Sobre las cenizas y restos dispersos
cuelgan, como hilos de humo azul
con una mínima elegancia.
ESBOZO DE MÍ MISMO
Siempre puedo regresar a una parte
de mí que me sirve de refugio;
y quedarme allí, apretado
como una nuez en su concha,
ni feliz ni infeliz.
Camino solo, como una roca
desnuda y solitaria
en un campo donde juega la hierba.
Camino como una orquídea en un bosque,
y mis pisadas, que nadie entorpece,
producen un grato sonido.
Soy una negra cueva, con una
vela que proyecta sombras
grotescas en las paredes.
Soy una habitación solitaria
donde se escuchan lúgubres pisadas.
Camino solo, como un caballero
que ha olvidado su damisela.
Manejo con elegancia la delicadeza
y la arrogancia.
Soy tan sencillamente vanidoso
que leer mi nombre en una carta
me fascina.
Soy tan egoísta que, cuando alguien
está muriendo en el hospital,
el fastidio me pone de mal humor.
Soy tan ferozmente egoísta
que, cuando un amigo estaba muriendo,
sólo pensé que ya no tendría que pagar
las cinco libras que le debía.
INVOCACIÓN A LA MUERTE
Déjame
que cierre los ojos.
Paraliza mis brazos,
déjame ser.
Entonces, ven.
Déjame estar completamente
solo,
no permitas que la terrible certeza
que viene con el pensamiento
de la muerte
me perturbe.
Tu amor no fue suficiente
para retenerme.
La muerte se lleva las cosas,
tengo en las manos mis harapos.
No entiendo el humor cósmico
que deja con vida necios imposibles como yo.

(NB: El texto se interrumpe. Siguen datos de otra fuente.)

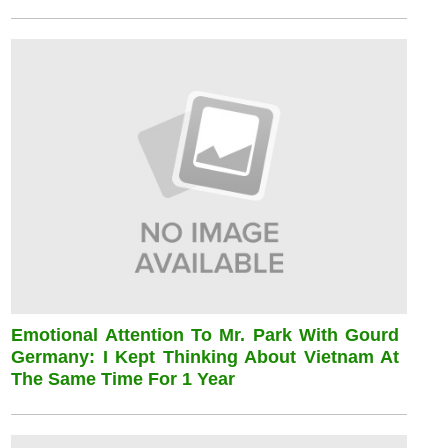
Emotional Attention To Mr. Park With Gourd
Germany: I Kept Thinking About Vietnam At
The Same Time For 1 Year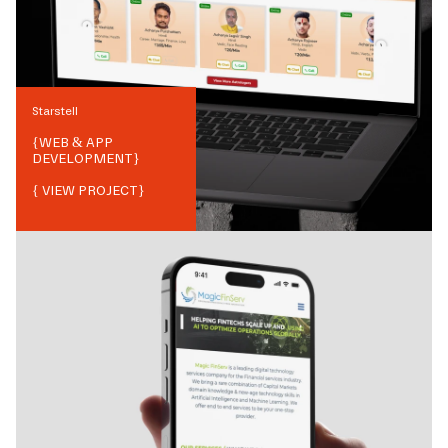
Starstell
{
WEB & APP
DEVELOPMENT
}
{ VIEW PROJECT}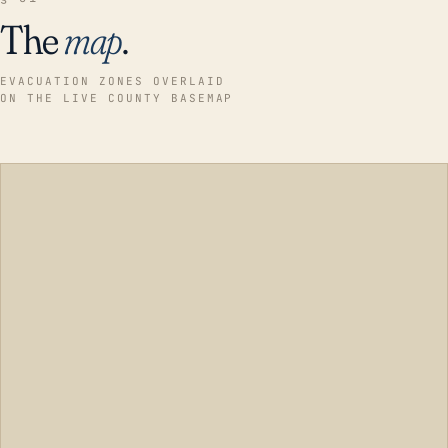
The
map
.
EVACUATION ZONES OVERLAID
ON THE LIVE COUNTY BASEMAP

He hecho un gran desorden con todo
pero no tengo deudas.
Es como el anhelo de un hombre
nervioso por la paz y
la curiosidad por una palabra,
para siempre.
Si por lo menos llegara en silencio,
como una dama,
la primera y última dama.
Para no volver a escuchar
el sonido que en las calles metálicas
se infla, ni a las dos desesperadas golondrinas,
para no volver a escuchar a la dueña de la casa.